Court of Appeal decision
The case focused on whether the integrity that is expected from professionals, particularly those in professions which involve adherence to ethical standards (such as solicitors), requires more than mere honesty.
In his judgment, Jackson LJ distinguished honesty and integrity, stating that honesty is "a basic moral quality which is expected of all members of society". Integrity, on the other hand, is "a useful shorthand to express the higher standards which society expects from professional persons and which the professions expect from their own members". Jackson LJ accepted however that "the duty of integrity does not require professional people to be paragons of virtue".

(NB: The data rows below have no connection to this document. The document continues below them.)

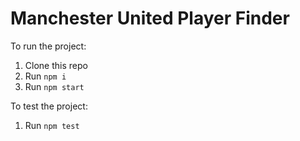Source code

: # Manchester United Player Finder
To run the project:

1. Clone this repo
2. Run `npm i`
3. Run `npm start`

To test the project:

1. Run `npm test`
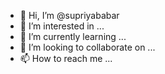 - 👋 Hi, I’m @supriyababar
- 👀 I’m interested in ...
- 🌱 I’m currently learning ...
- 💞️ I’m looking to collaborate on ...
- 📫 How to reach me ...

<!---
supriyababar/supriyababar is a ✨ special ✨ repository because its `README.md` (this file) appears on your GitHub profile.
You can click the Preview link to take a look at your changes.
--->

In his judgment, Jackson LJ (referring to relevant case law) set out examples of behaviour demonstrating a flagrant and deplorable departure from the standards of the profession. This behaviour, which might be regarded as reckless, will be required for a finding of a lack of integrity. A few of these examples are:
i. A sole practice giving the appearance of being a partnership and deliberately flouting the conduct rules (Emeana);
ii. Recklessly, but not dishonestly, allowing a court to be misled (Brett);
iii. Subordinating the interests of the clients to the solicitors' own financial interests (Chan).
The judgment confirms that dishonesty and integrity are no longer synonymous, and solicitors do not need to have been dishonest to breach Principle 2 of the Code. The decision, whilst providing long sought after clarity, does pose some interesting questions, such as whether the finding is confined to SRA proceedings or whether it can be extended to other disciplinary contexts such as healthcare regulation. The SRA, and other legal and financial regulators, can now continue to distinguish between lack of integrity and dishonesty charges and can choose to pursue the most appropriate allegation. Some may suggest that proving lack of integrity is a less arduous task than establishing dishonesty (even in the post Ivey v Genting world where a subjective realisation is no longer required). However, if this new approach is rolled out amongst other regulators, it will not necessarily be 'easier' to prove. Regulators will still need to ensure that any dispute as to lack of integrity is linked to the role of that professional and the duty they owe to the public.
It might also be thought that such allegations add little other than an additional aspect to prove in healthcare regulation where we already have the concept of impaired fitness to practise, sometimes described as suitability to be on the register without restriction and captured in types of impairment such as "misconduct" which have to be proved. One argument is that this existing process already effectively determines whether the registrant has met "the higher standards which society expects from professional persons and which the professions expect from their own members".
If allegations of lack of integrity are pursued, codes of conduct may be more closely scrutinised to detail what ethical standards are expected from professionals. In such cases, it is likely that it may be possible for regulators to succeed in establishing a lack of integrity given 'integrity' is a recurring feature of the codes of conduct for doctors, nurses and pharmacists, to name a few.